La voz de la mujer era una especie de sollozo.

—Él me llamó, ¿sabe?, desde ese maldito club deportivo, donde iba siempre al salir de su trabajo en la fábrica. Me dijo que no iba a permitir que yo le hiciera esto. Dijo que se iba a encargar de mí sin juicio ni abogados de divorcio. Eso dijo, señor.

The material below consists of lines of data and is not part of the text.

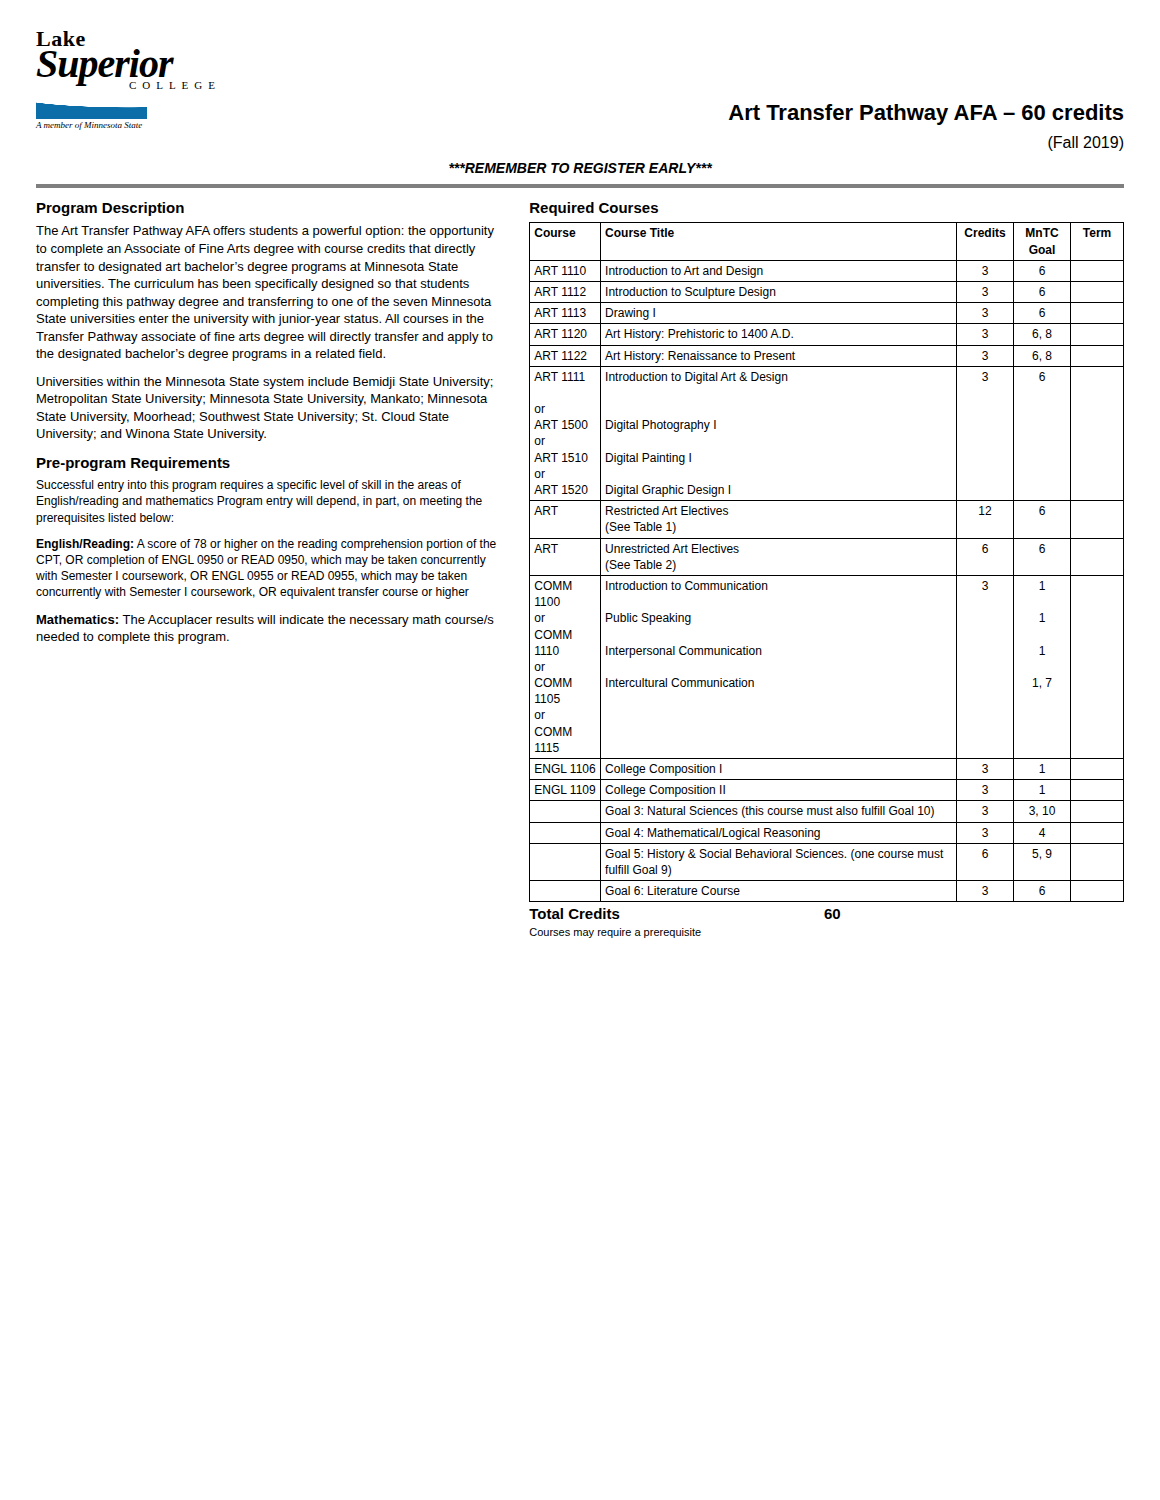Lake
Superior
COLLEGE
A member of Minnesota State
Art Transfer Pathway AFA – 60 credits
(Fall 2019)
***REMEMBER TO REGISTER EARLY***
Program Description
The Art Transfer Pathway AFA offers students a powerful option: the opportunity to complete an Associate of Fine Arts degree with course credits that directly transfer to designated art bachelor’s degree programs at Minnesota State universities. The curriculum has been specifically designed so that students completing this pathway degree and transferring to one of the seven Minnesota State universities enter the university with junior-year status. All courses in the Transfer Pathway associate of fine arts degree will directly transfer and apply to the designated bachelor’s degree programs in a related field.
Universities within the Minnesota State system include Bemidji State University; Metropolitan State University; Minnesota State University, Mankato; Minnesota State University, Moorhead; Southwest State University; St. Cloud State University; and Winona State University.
Pre-program Requirements
Successful entry into this program requires a specific level of skill in the areas of English/reading and mathematics Program entry will depend, in part, on meeting the prerequisites listed below:
English/Reading: A score of 78 or higher on the reading comprehension portion of the CPT, OR completion of ENGL 0950 or READ 0950, which may be taken concurrently with Semester I coursework, OR ENGL 0955 or READ 0955, which may be taken concurrently with Semester I coursework, OR equivalent transfer course or higher
Mathematics: The Accuplacer results will indicate the necessary math course/s needed to complete this program.
Required Courses
| Course | Course Title | Credits | MnTC Goal | Term |
| --- | --- | --- | --- | --- |
| ART 1110 | Introduction to Art and Design | 3 | 6 | |
| ART 1112 | Introduction to Sculpture Design | 3 | 6 | |
| ART 1113 | Drawing I | 3 | 6 | |
| ART 1120 | Art History: Prehistoric to 1400 A.D. | 3 | 6, 8 | |
| ART 1122 | Art History: Renaissance to Present | 3 | 6, 8 | |
| ART 1111 or ART 1500 or ART 1510 or ART 1520 | Introduction to Digital Art & Design Digital Photography I Digital Painting I Digital Graphic Design I | 3 | 6 | |
| ART | Restricted Art Electives (See Table 1) | 12 | 6 | |
| ART | Unrestricted Art Electives (See Table 2) | 6 | 6 | |
| COMM 1100 or COMM 1110 or COMM 1105 or COMM 1115 | Introduction to Communication Public Speaking Interpersonal Communication Intercultural Communication | 3 | 1 1 1 1, 7 | |
| ENGL 1106 | College Composition I | 3 | 1 | |
| ENGL 1109 | College Composition II | 3 | 1 | |
| | Goal 3: Natural Sciences (this course must also fulfill Goal 10) | 3 | 3, 10 | |
| | Goal 4: Mathematical/Logical Reasoning | 3 | 4 | |
| | Goal 5: History & Social Behavioral Sciences. (one course must fulfill Goal 9) | 6 | 5, 9 | |
| | Goal 6: Literature Course | 3 | 6 | |
Total Credits 60
Courses may require a prerequisite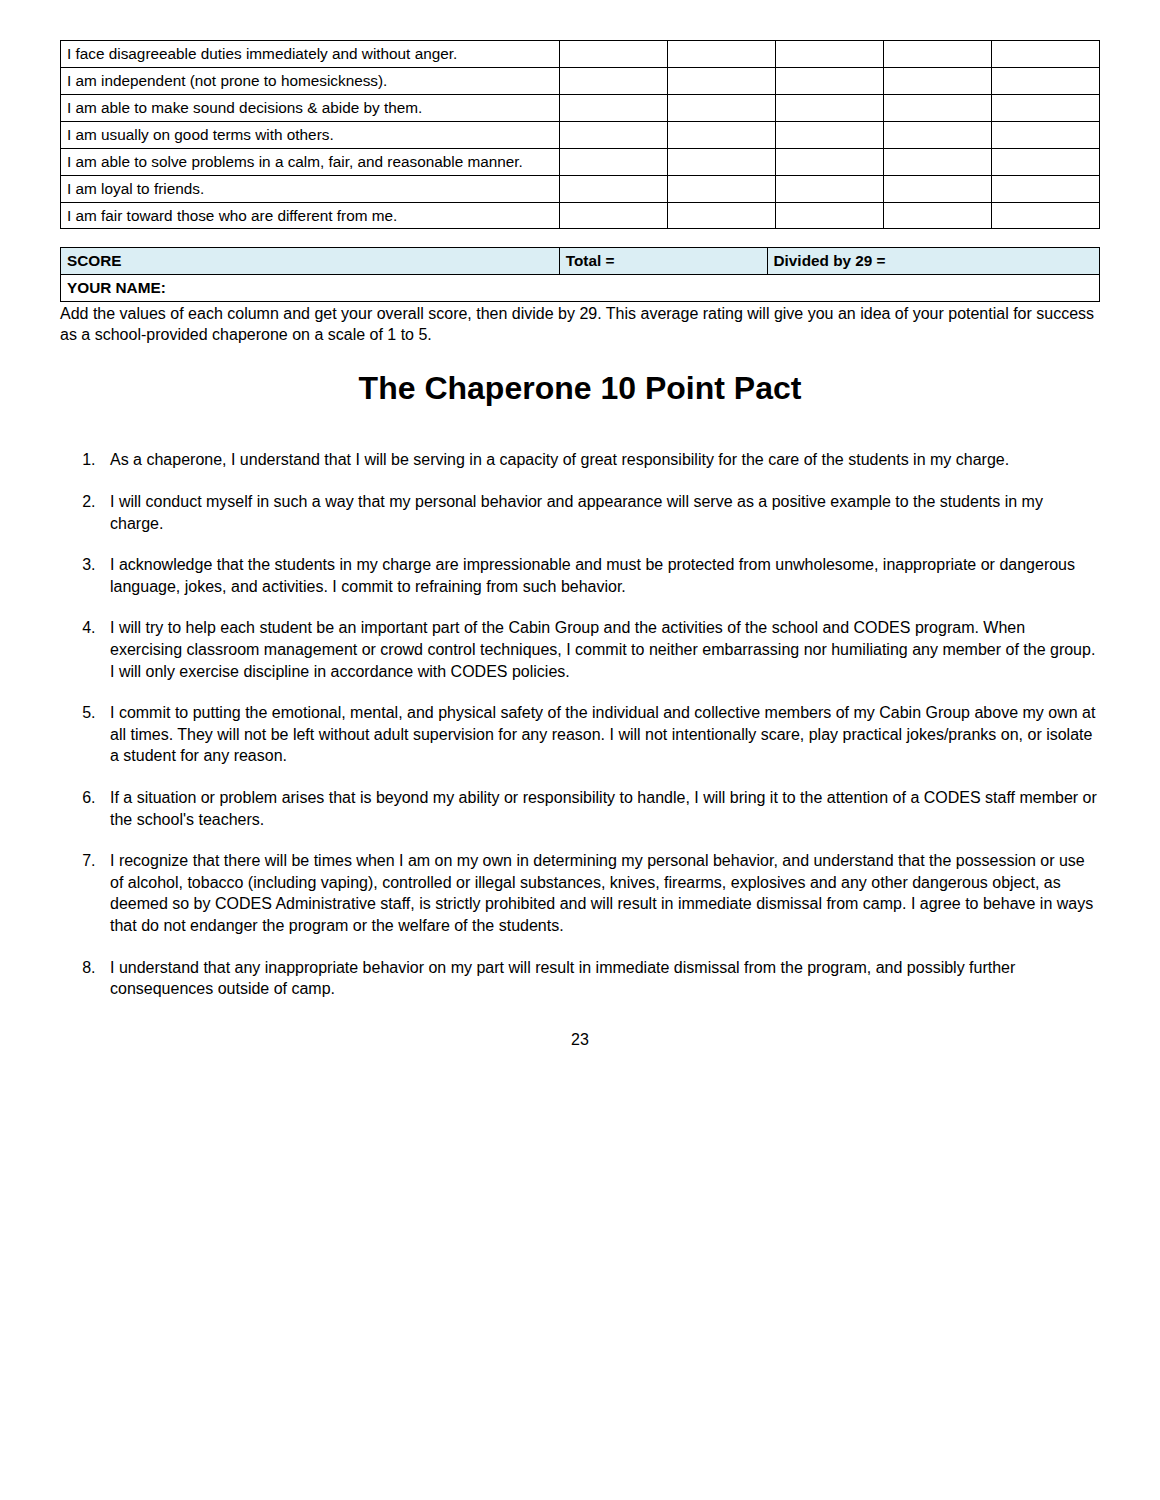| I face disagreeable duties immediately and without anger. | | | | | |
| I am independent (not prone to homesickness). | | | | | |
| I am able to make sound decisions & abide by them. | | | | | |
| I am usually on good terms with others. | | | | | |
| I am able to solve problems in a calm, fair, and reasonable manner. | | | | | |
| I am loyal to friends. | | | | | |
| I am fair toward those who are different from me. | | | | | |
| SCORE | Total = | Divided by 29 = |
| YOUR NAME: |
Add the values of each column and get your overall score, then divide by 29. This average rating will give you an idea of your potential for success as a school-provided chaperone on a scale of 1 to 5.
The Chaperone 10 Point Pact
As a chaperone, I understand that I will be serving in a capacity of great responsibility for the care of the students in my charge.
I will conduct myself in such a way that my personal behavior and appearance will serve as a positive example to the students in my charge.
I acknowledge that the students in my charge are impressionable and must be protected from unwholesome, inappropriate or dangerous language, jokes, and activities. I commit to refraining from such behavior.
I will try to help each student be an important part of the Cabin Group and the activities of the school and CODES program. When exercising classroom management or crowd control techniques, I commit to neither embarrassing nor humiliating any member of the group. I will only exercise discipline in accordance with CODES policies.
I commit to putting the emotional, mental, and physical safety of the individual and collective members of my Cabin Group above my own at all times. They will not be left without adult supervision for any reason. I will not intentionally scare, play practical jokes/pranks on, or isolate a student for any reason.
If a situation or problem arises that is beyond my ability or responsibility to handle, I will bring it to the attention of a CODES staff member or the school's teachers.
I recognize that there will be times when I am on my own in determining my personal behavior, and understand that the possession or use of alcohol, tobacco (including vaping), controlled or illegal substances, knives, firearms, explosives and any other dangerous object, as deemed so by CODES Administrative staff, is strictly prohibited and will result in immediate dismissal from camp. I agree to behave in ways that do not endanger the program or the welfare of the students.
I understand that any inappropriate behavior on my part will result in immediate dismissal from the program, and possibly further consequences outside of camp.
23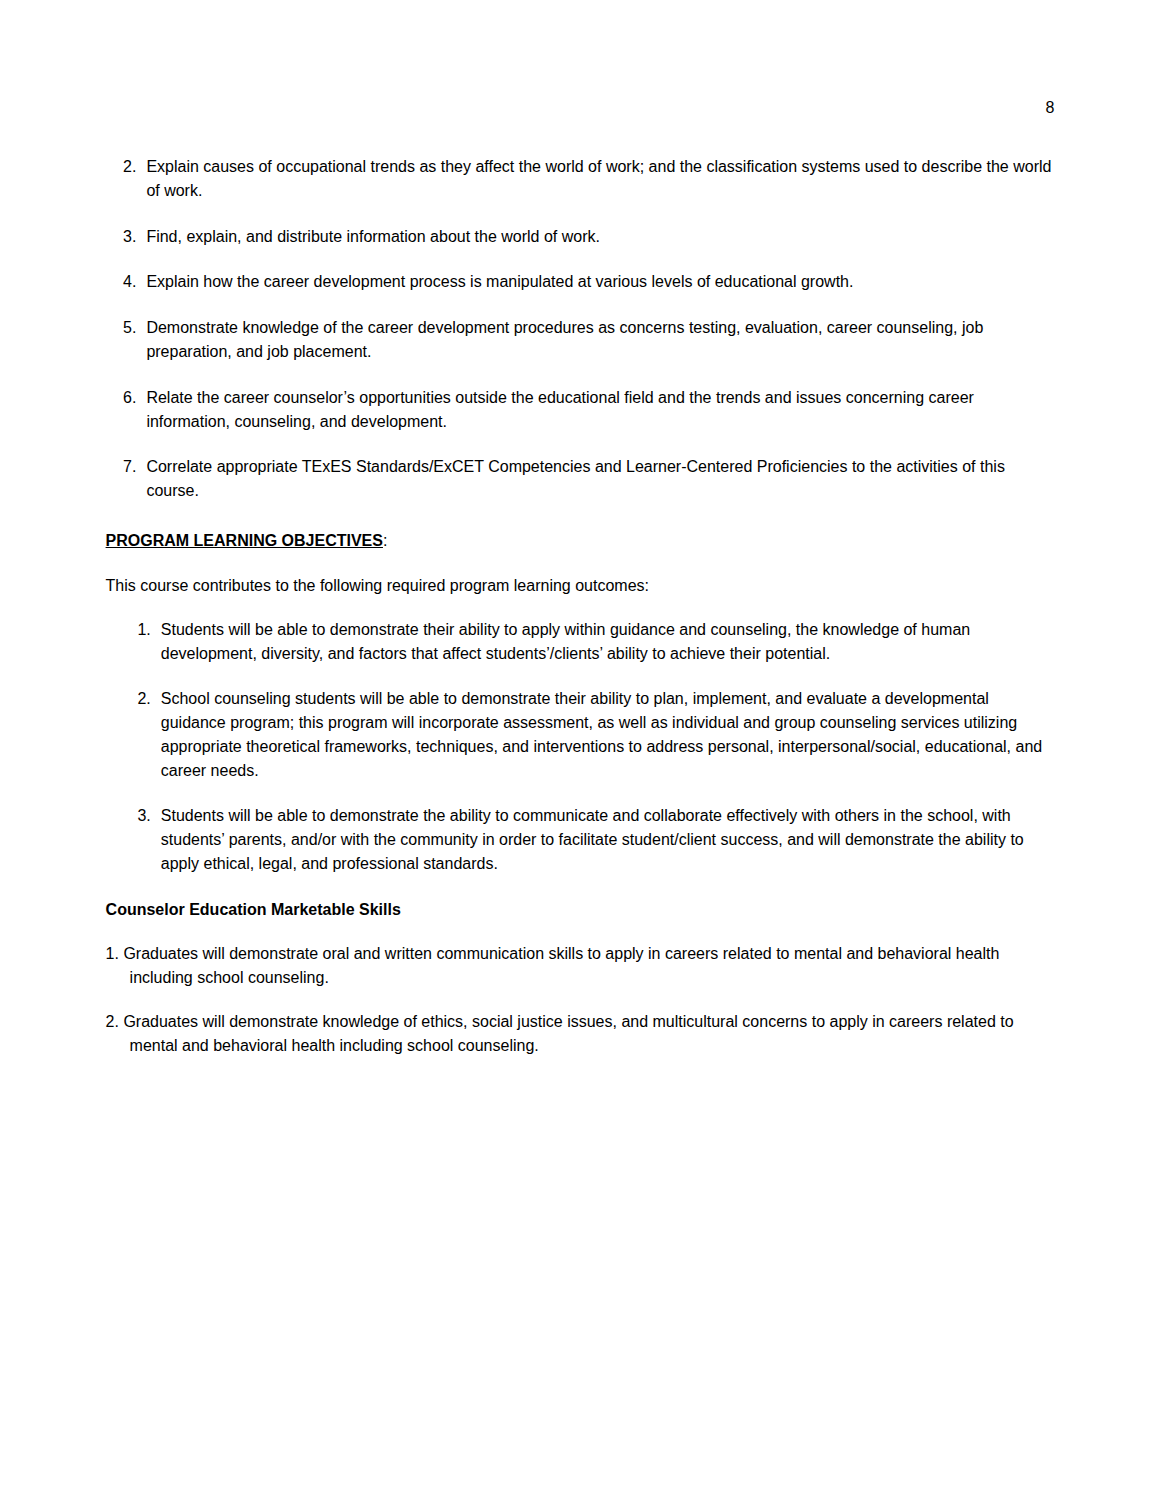8
Explain causes of occupational trends as they affect the world of work; and the classification systems used to describe the world of work.
Find, explain, and distribute information about the world of work.
Explain how the career development process is manipulated at various levels of educational growth.
Demonstrate knowledge of the career development procedures as concerns testing, evaluation, career counseling, job preparation, and job placement.
Relate the career counselor’s opportunities outside the educational field and the trends and issues concerning career information, counseling, and development.
Correlate appropriate TExES Standards/ExCET Competencies and Learner-Centered Proficiencies to the activities of this course.
PROGRAM LEARNING OBJECTIVES
:
This course contributes to the following required program learning outcomes:
Students will be able to demonstrate their ability to apply within guidance and counseling, the knowledge of human development, diversity, and factors that affect students’/clients’ ability to achieve their potential.
School counseling students will be able to demonstrate their ability to plan, implement, and evaluate a developmental guidance program; this program will incorporate assessment, as well as individual and group counseling services utilizing appropriate theoretical frameworks, techniques, and interventions to address personal, interpersonal/social, educational, and career needs.
Students will be able to demonstrate the ability to communicate and collaborate effectively with others in the school, with students’ parents, and/or with the community in order to facilitate student/client success, and will demonstrate the ability to apply ethical, legal, and professional standards.
Counselor Education Marketable Skills
1. Graduates will demonstrate oral and written communication skills to apply in careers related to mental and behavioral health including school counseling.
2. Graduates will demonstrate knowledge of ethics, social justice issues, and multicultural concerns to apply in careers related to mental and behavioral health including school counseling.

—¿Le dijo que llevaba un arma?

—Sí, señor Brown, me lo dijo. Me dijo que tenía la pistola de su hermano y que esta vez iba a usarla contra mí.

—¿Esta vez?

—Ya había venido el domingo, como una cuba, aunque se tenía en pie, pero estaba muy borracho y disparó a las luces de fuera. Se reía y me insultaba. Luego empezó a pegarme, sí señor, a pegarme. Mi niño, el mayor, que sólo tiene once años, intentó defenderme y acabó con un brazo roto. Yo creí que nos iba a matar a todos. Estaba muy asustada; por eso mandé a los niños con sus primos. Los metí a los tres en el autobús esta mañana.

La mujer cogió un álbum de fotos de una mesita. Lo abrió y se lo mostró a Tanny Brown, que vio las tres caras impolutas en las fotos del colegio.

—Son buenos niños —dijo ella—. Me alegro de que no hayan visto todo esto.

Él asintió con la cabeza.

—¿Por qué no llamó a la policía el domingo?

—No hubiera servido de nada. Si hasta tenía una orden de alejamiento del juez, pero ya ve. Nada servía de nada cuando estaba borracho. Lo único, esa escopeta. —Comenzó a temblarle el labio superior y las lágrimas volvieron a brotar de sus ojos—. ¡Ay Dios mío!, ¡ay Dios! —sollozó.